Período 6. Pós-cirúrgico e Formulação Infusion

  1. Continuar a manter o rato sob anestesia e na almofada aquecida.
  2. Reidratar o rato via infusão de solução de reidratação para o duodeno, durante pelo menos 0,5 horas após a realização das cânulas. Observe a diminuição da taxa de fluxo de linfa (~ 0,1-0,5 ml / h) durante o período inicial após punção e em breve aumentar a uma linha de base estável (0,4-2,5 ml / h dependendo da taxa de reidratação).
  3. Após o período de recuperação, infundir a formulação de interesse (contendo lípidos, drogas, etc.) para o duodeno através da cânula. Opcionalmente, usar uma bomba de infusão para regular o caudal da formulação. NOTA: No protocolo descrito aqui os animais permanecem Anaesthetised durante todo o período de recolha de cirurgia e linfático e são sacrificados sob anestesia de tal modo que a analgesia adicional não é necessária. Se o protocolo é modificado e animais estão habilitadas a recuperar a consciência depois analgesia adequada e cuidados pós-operatórios serão necessários.
  4. Após a conclusão da infusão de formulação continuam a re-hidratar o rato a uma taxa de 1,5-3 ml / h com uma solução salina normal para o duodeno, para evitar a desidratação.
  5. Continue a manter o rato sobre o bloco cirúrgico aquecida 37˚C para manter a temperatura (como por passo 2.3), urina expressa da bexiga através de pressão descendente suave na parte inferior do abdômen, conforme necessário e reaplicar pomada oftálmica a cada hora (conforme passo 2.2. 3). Mudanças posturais, regulares são recomendados se o animal está a recuperar a consciência após o procedimento.

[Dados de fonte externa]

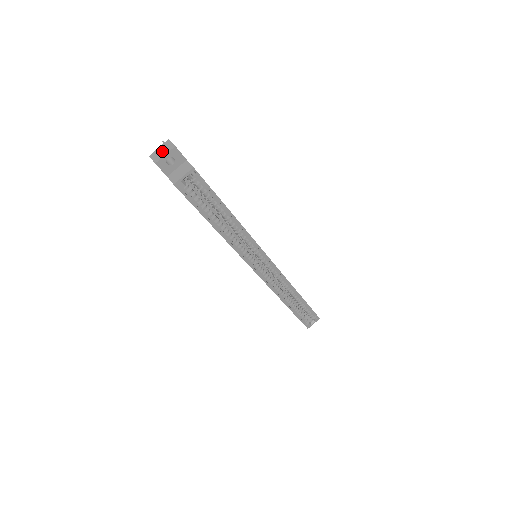
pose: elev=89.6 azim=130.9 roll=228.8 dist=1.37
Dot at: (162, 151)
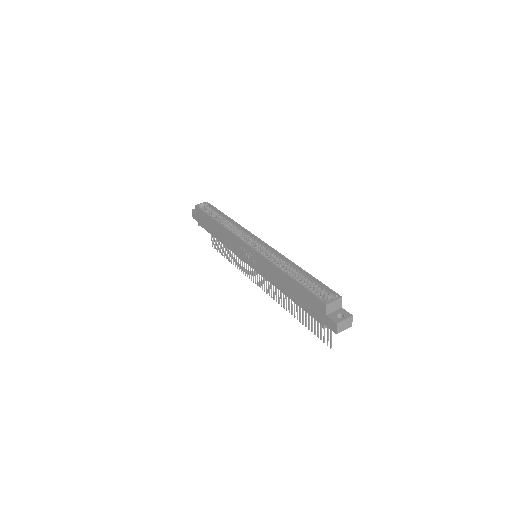
Dot at: occluded
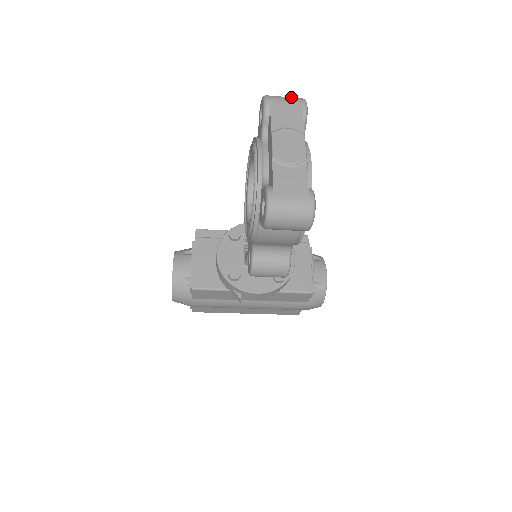
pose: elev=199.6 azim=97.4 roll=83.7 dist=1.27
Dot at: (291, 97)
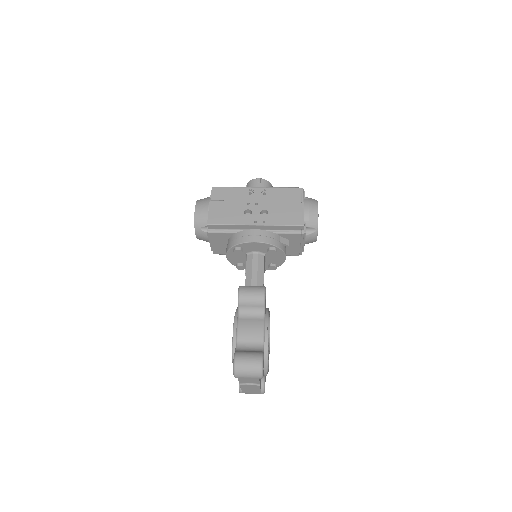
Dot at: (252, 373)
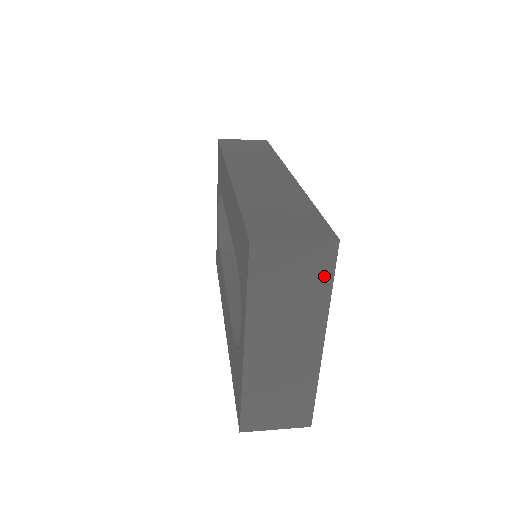
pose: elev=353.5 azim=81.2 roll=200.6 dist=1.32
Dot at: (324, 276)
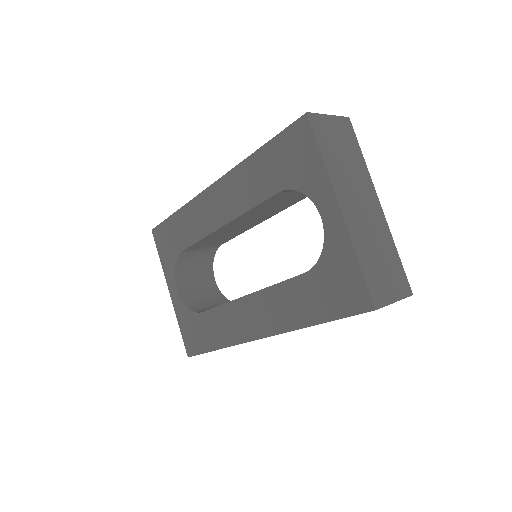
Dot at: (354, 144)
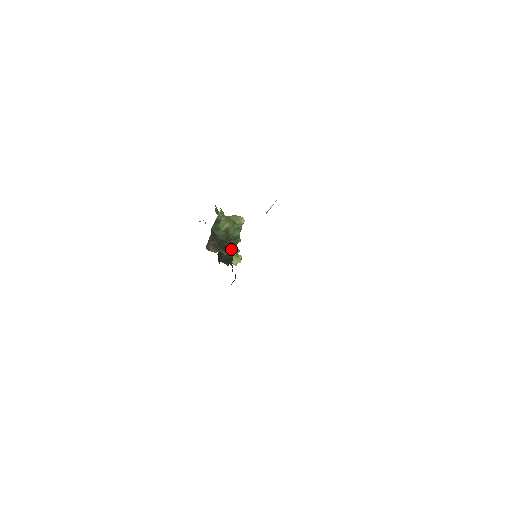
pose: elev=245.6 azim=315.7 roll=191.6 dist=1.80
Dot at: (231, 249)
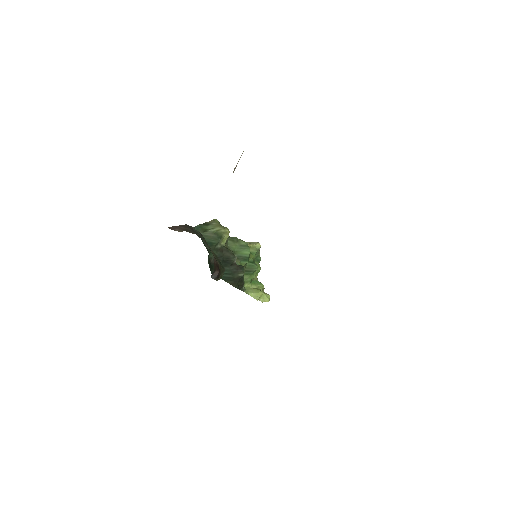
Dot at: (235, 265)
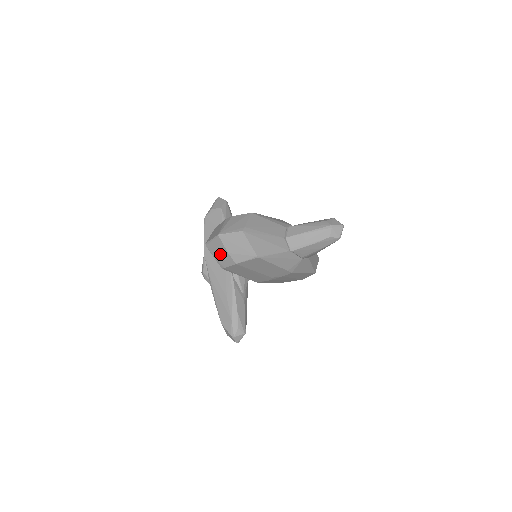
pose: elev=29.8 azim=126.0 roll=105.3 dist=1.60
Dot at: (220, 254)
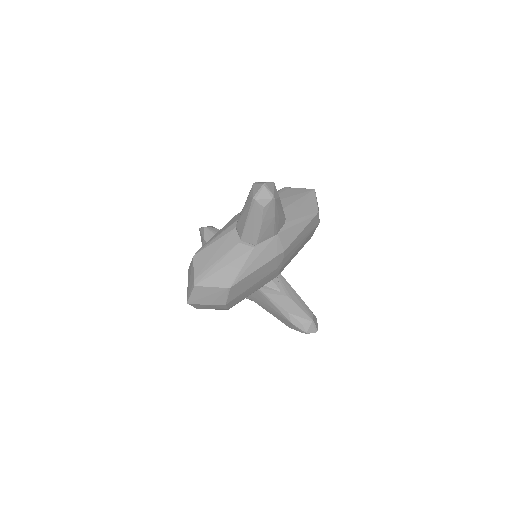
Dot at: (210, 307)
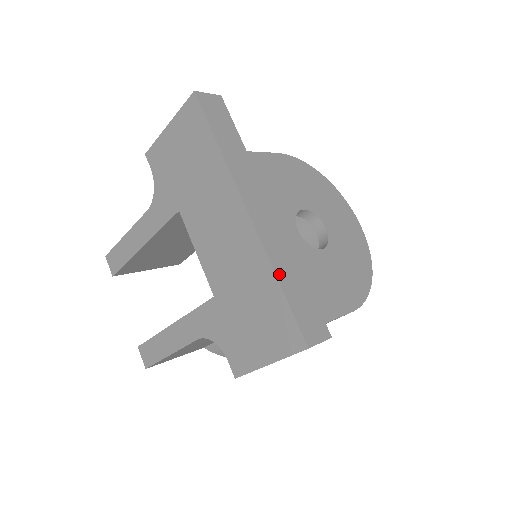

7. Recolha de linfa e amostras de sangue para avaliar Lipid e absorção da droga

  1. Recolha linfa continuamente emtubos contendo anti-coagulante. Mudança de tubos com os intervalos de tempo necessários (por exemplo, de hora em hora).

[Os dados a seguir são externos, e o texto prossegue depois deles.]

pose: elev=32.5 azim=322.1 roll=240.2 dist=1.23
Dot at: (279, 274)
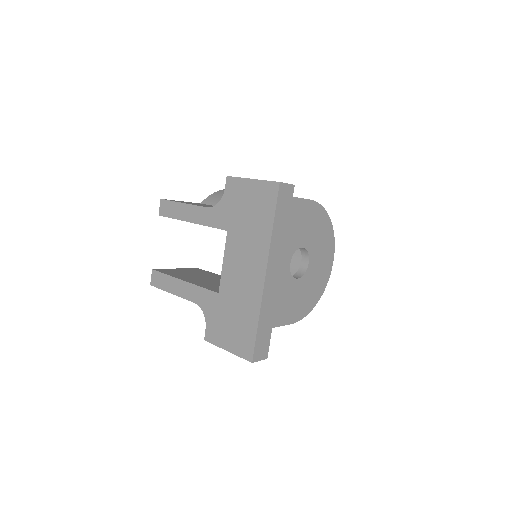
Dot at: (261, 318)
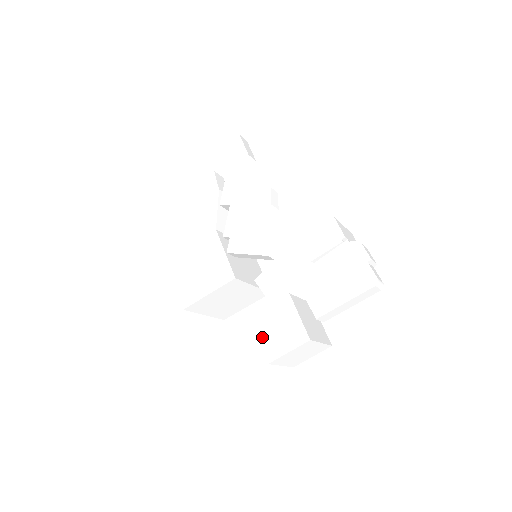
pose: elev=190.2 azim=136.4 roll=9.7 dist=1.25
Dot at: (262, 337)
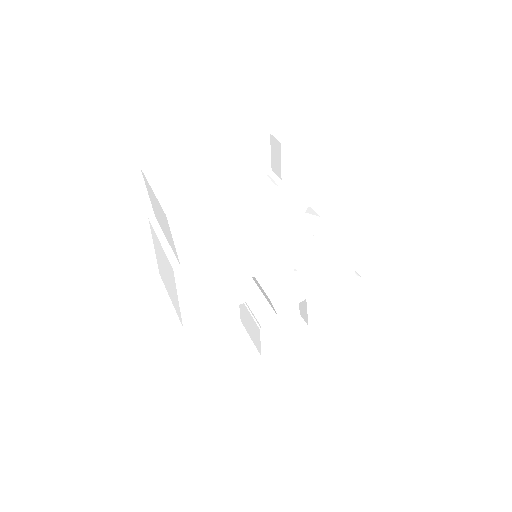
Dot at: (263, 341)
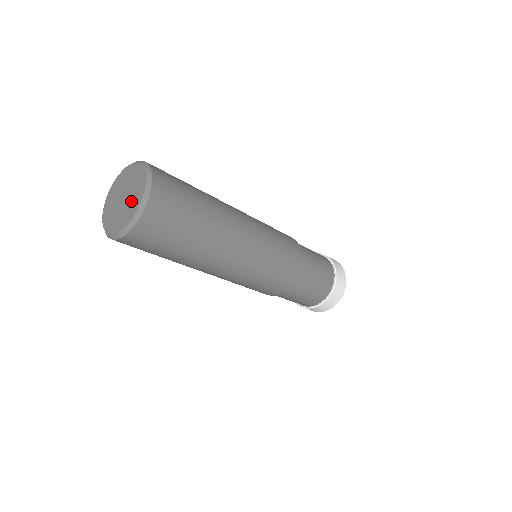
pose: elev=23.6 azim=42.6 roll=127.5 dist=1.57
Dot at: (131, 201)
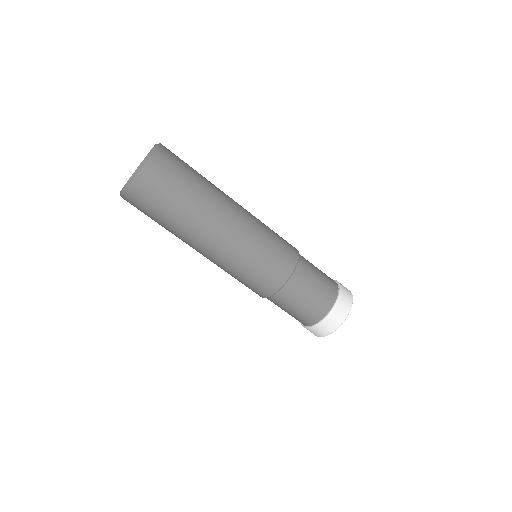
Dot at: occluded
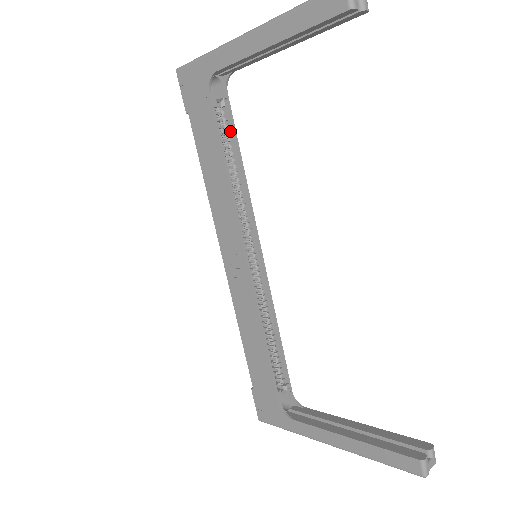
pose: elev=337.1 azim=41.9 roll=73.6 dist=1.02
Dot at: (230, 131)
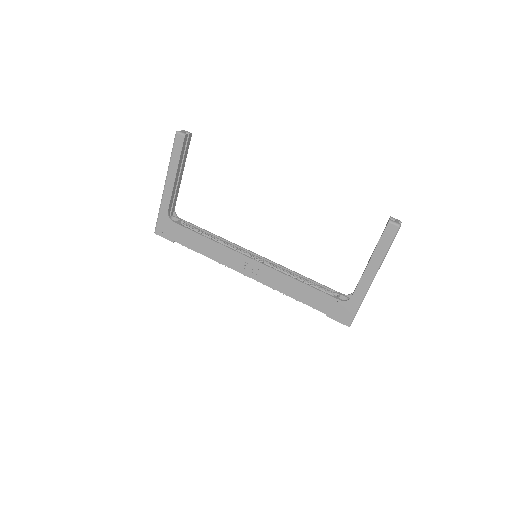
Dot at: (195, 228)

  2. Coletar amostras de sangue em pontos de tempo set.
    1. Oclusão do fluxo de sangue através da cânula, dobrando de volta a cânula aproximadamente a 2 cm da extremidade selada. Desselar a cânula cortando a extremidade selada ou retirar o tampão de uma cânula.
    2. Usando uma seringa vazia, retirar salina heparinizada a partir da cânula até o sangue enche toda a cânula.
    3. Usando uma nova seringa vazia, retirar o volume desejado de sangue e coloque em um tubo contendo anti-coagulante.
    4. Usando a primeira seringa, substitua o sangue colhida antes da amostragem para reduzir a perda de sangue desnecessário. Antes da injeção, passe rapidamente a seringa, mantendo-o na vertical para garantir que não há bolhas de ar entrar na cânula.
    5. Usando uma seringa, substituir o volume de sangue retirado do rato com uma solução de anti-coagulante. Certifique-se de que nenhum resíduo de sangue é visível na cânula como qualquer restante pode coagulare bloquear a cânula.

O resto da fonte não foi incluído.